Pertanyaan itu selalu saya jawab, bahwa agar tidak kalah, maka tidak perlu
bersaing dengan perguruan tinggi manapun.
Para pimpinan perguruan tinggi itu rupanya lupa bahwa
memang selayaknya perguruan tinggi yang masih muda, ------apalagi baru
lahir, tidak perlu memposisikan diri sebagai pesaing terhadap yang
besar. Perguruan tinggi yang besar semestinya justru dijadikan sebagai
pembimbingnya. Mereka rupanya
juga lupa bahwa di antara perguruan tinggi negeri yang sudah ada sebelumnya
juga masih ada yang berukuran kecil, baik yang ada di Jawa dan apalagi di luar
Jawa. Perguruan tinggi-perguruan tinggi kecil itu juga tidak merasa kalah
dan tersaingi oleh perguruan tinggi besar.
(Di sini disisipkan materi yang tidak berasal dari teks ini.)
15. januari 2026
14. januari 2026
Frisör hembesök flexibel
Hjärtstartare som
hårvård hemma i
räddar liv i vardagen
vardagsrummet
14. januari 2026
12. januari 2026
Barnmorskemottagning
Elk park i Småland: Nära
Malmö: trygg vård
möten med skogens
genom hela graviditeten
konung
Mereka tidak ingin
bersaing, apalagi harus mengalahkan, melainkan ingin menjadi besar
sebagaimana perguruan tinggi besar yang sudah ada sebelumnya.
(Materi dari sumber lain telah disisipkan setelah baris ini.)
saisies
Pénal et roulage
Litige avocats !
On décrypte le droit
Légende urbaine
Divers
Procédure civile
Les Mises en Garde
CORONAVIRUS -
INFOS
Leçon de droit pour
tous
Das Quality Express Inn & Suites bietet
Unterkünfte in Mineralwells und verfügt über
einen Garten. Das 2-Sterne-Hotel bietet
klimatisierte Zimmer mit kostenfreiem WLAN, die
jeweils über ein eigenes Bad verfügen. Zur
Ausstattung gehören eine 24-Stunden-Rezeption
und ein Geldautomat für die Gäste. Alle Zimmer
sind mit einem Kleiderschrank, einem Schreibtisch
Alasan lainnya, dengan perubahan menjadi UIN, mereka
khawatir ilmu agama yang telah lama dikembangkan menjadi merosot dan bahkan
hilang. Mereka rupanya mengira bahwa
hanya karena menyandang nama fakultas dan atau jurusan yang
berbahasa Arab, seperti tarbiyah, ushuluddin, dakwah, syari’ah dan adab, maka
kualitas pengetahuan ke-Islaman para mahasiswa dan alumninya sudah
secara otomatis berhasil dipertahankan. Padahal, tidak selalu
demikian. Sejak Madrasah Aliyah berubah menjadi sekolah umum yang berciri khas
agama, maka kemampuan lulusan siswa madrasah itu, ------apalagi kemampuan
berbahasa Arab, menjadi kurang memuaskan. Calon mahasiswa yang pada umumnya
berasal dari Madrasah Aliyah seperti itu, sekalipun setiap hari diajari ilmu
tafsir, hadits, fiqh dan lain-lain, maka tidak akan meraih prestasi
sebagaimana yang diinginkan. Mungkin keadaan seperti itu, pada saatnya perlu
dilihat secara saksama.
Perubahan menjadi UIN, semestinya justru
dijadikan sebagai momentum untuk mengubah seluruh aspeknya, baik terkait dengan
sistem, kurikulum, kultur akademik, termasuk format kelembagaannya. Misalnya, setelah menjadi
universitas, maka kampusnya dilengkapi dengan asrama atau ma’had. Selain
itu, perubahan itu mestinya juga dijadikan kekuatan untuk membangun
cita-cita, atau visi, misi, keyakinan-keyakinan, nilai-nilai atau mindset
seluruh warga kampusnya. Bermodalkan semua itu maka peningkatan kualitas,
--------tidak terkecuali, menyangkut wawasan keber-Islamannya
lebih ditumbuh-kembangkan.
Memang perlu diakui bahwa, hambatan perubahan
itu tidak saja bersifat piskologis, melainkan masih banyak lagi lainnya,
termasuk birokrasi yang tidak mudah dihadapi. Akan tetapi, manakala semangat perubahan itu
tetap menyala dan usaha-usaha itu tetap dilakukan, maka di alam demokrasi
seperti sekarang ini, tidak mustahil suatu saat akan menemukan jalan keluarnya.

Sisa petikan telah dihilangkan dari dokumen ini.